These days instead of forcing ourselves to go out when we’re exhausted, our ideal date night is putting on pajamas, whipping up a meal at home and cuddling up on the couch. Mike and I have talked about trying to make our own sushi for some time now so we decided this weekend we would have an at-home sushi date night for 2.
No reservations required.
I will be the first to admit that making sushi is incredibly intimidating, but after trying it, I have to say it was not hard at all and it was super fun making the rolls together. I set the mood by placing paper lanterns around the house and lighting a few candles.
Here’s What You’ll Need:
- Sushi Rice
- Nori (Seaweed Papers)
- Sesame Seeds
- Immitation Crab
- Unagi (Eel) Sauce
- Soy Sauce
- Rice Vinegar
- Rice Cooker
- Sushi Knife (or very sharp knife)
- Rolling Mat
- Rice Paddle (optional)
Prepare the Rice
You can start cooking the rice 45 Minutes-1 Hour before you plan on making your rolls as it will take 20-30 minutes to cook and you will want it to cool off before handling.
I first rinced my rice thoroughly (about 5 or 6 times) in a strainer until the water ran clear. Next, I put in my rice cooker equal parts rice and water and cooked for 20 minutes, until the water was absorbed.
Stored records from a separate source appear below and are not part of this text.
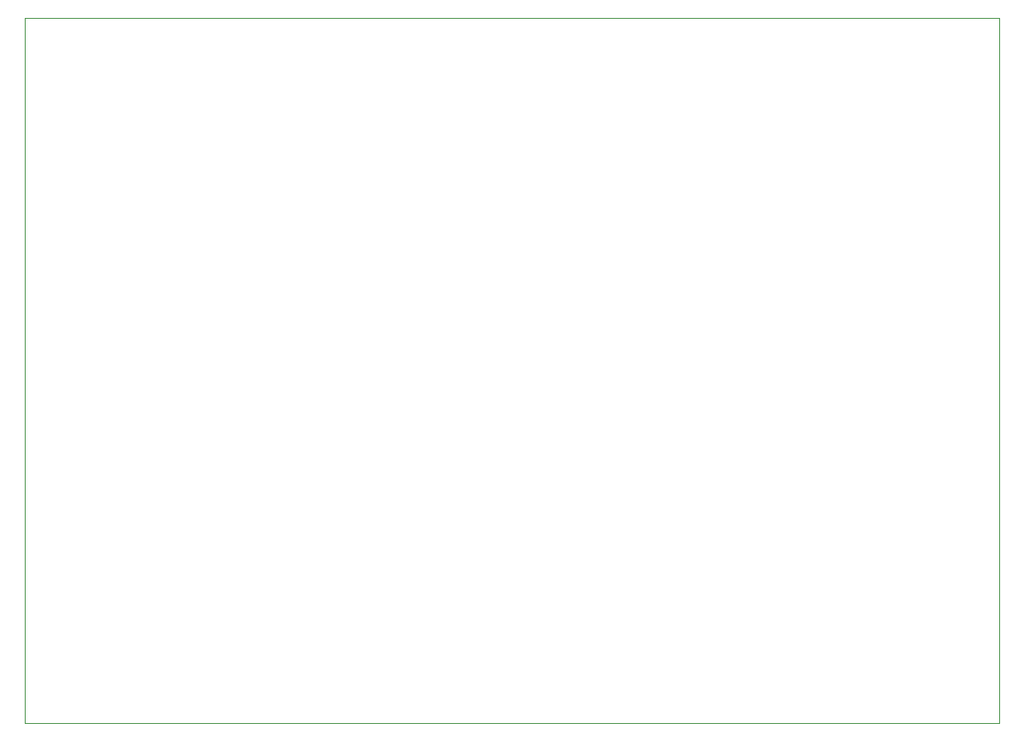
<source format=gm1>
G04 #@! TF.GenerationSoftware,KiCad,Pcbnew,(6.0.0)*
G04 #@! TF.CreationDate,2022-08-06T06:41:06-07:00*
G04 #@! TF.ProjectId,ext_amp,6578745f-616d-4702-9e6b-696361645f70,rev?*
G04 #@! TF.SameCoordinates,Original*
G04 #@! TF.FileFunction,Profile,NP*
%FSLAX46Y46*%
G04 Gerber Fmt 4.6, Leading zero omitted, Abs format (unit mm)*
G04 Created by KiCad (PCBNEW (6.0.0)) date 2022-08-06 06:41:06*
%MOMM*%
%LPD*%
G01*
G04 APERTURE LIST*
G04 #@! TA.AperFunction,Profile*
%ADD10C,0.100000*%
G04 #@! TD*
G04 APERTURE END LIST*
D10*
X81195000Y-47035000D02*
X177715000Y-47035000D01*
X177715000Y-47035000D02*
X177715000Y-116885000D01*
X177715000Y-116885000D02*
X81195000Y-116885000D01*
X81195000Y-116885000D02*
X81195000Y-47035000D01*
M02*

</source>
Once your rice is cooked, youll want to grab a separate microwave safe bowl or cup and combine (for every 3 cups rice) 1/2 cup rice vinegar , 2 tablespoons sugar and 2 tablespoons of salt. Zap in microwave for 30 seconds and pour into cooked rice, mixing completely.
Let your rice cool.
Prepare your Ingredients
You will want to take out and cut the fish into small strips. Cut your cucumber into long strips and slice your avocado.
Just Roll With It
Start by wrapping your Sushi Mat in Saran Wrap and place your Nori on top of the mat
Using your now cooled down rice, spread a layer on top of the Nori (the rice is VERY sticky so find the right spoon to help it spread evenly. I bought a rice paddle that worked extremely well).
Sprinkle sesame seeds on top of the rice
Then pick up the Nori paper from one side and flip over so that the rice is faced down on the mat (this was definitely scary at first but the rice is so sticky, it doesn’t fall off!)
Begin placing your ingredients of choice on top of the Nori. For this particular roll I placed my sliced Cucumber, imitation crab sticks and a few slices of avocado.
Using your mat, carefully begin rolling and pressing firmly with your hands. Tuck the front edge of the nori into the roll, and remove the mat as you continue to roll the sushi. Roll slowly to make sure that it is coming out evenly. Roll the sushi roll back and forth in the mat to tighten and seal it. This might take a little practice but you’ll get it.
Roll it off of the mat and on to a cutting board. The picture above is from my first try! So much easier than it looks if you make the rice properly and have the right tools at your disposal.
Wet your knife and start by cutting the roll in half.
You will want to keep a damp cloth next to you and in between each cut, wipe the knife on the damp cloth
Cut in half again, wipe knife on damp cloth and then in half again
Your roll should then look like this! The two ends will likely look not as great as the others – so as the chef, you can go ahead and eat those right away.
If you love eel sauce (Unagi) as much as I do, you can drizzle some on top of the roll.
Pour yourself an ice cold Sapporo or in my case, a glass of sparkling peach sake and enjoy!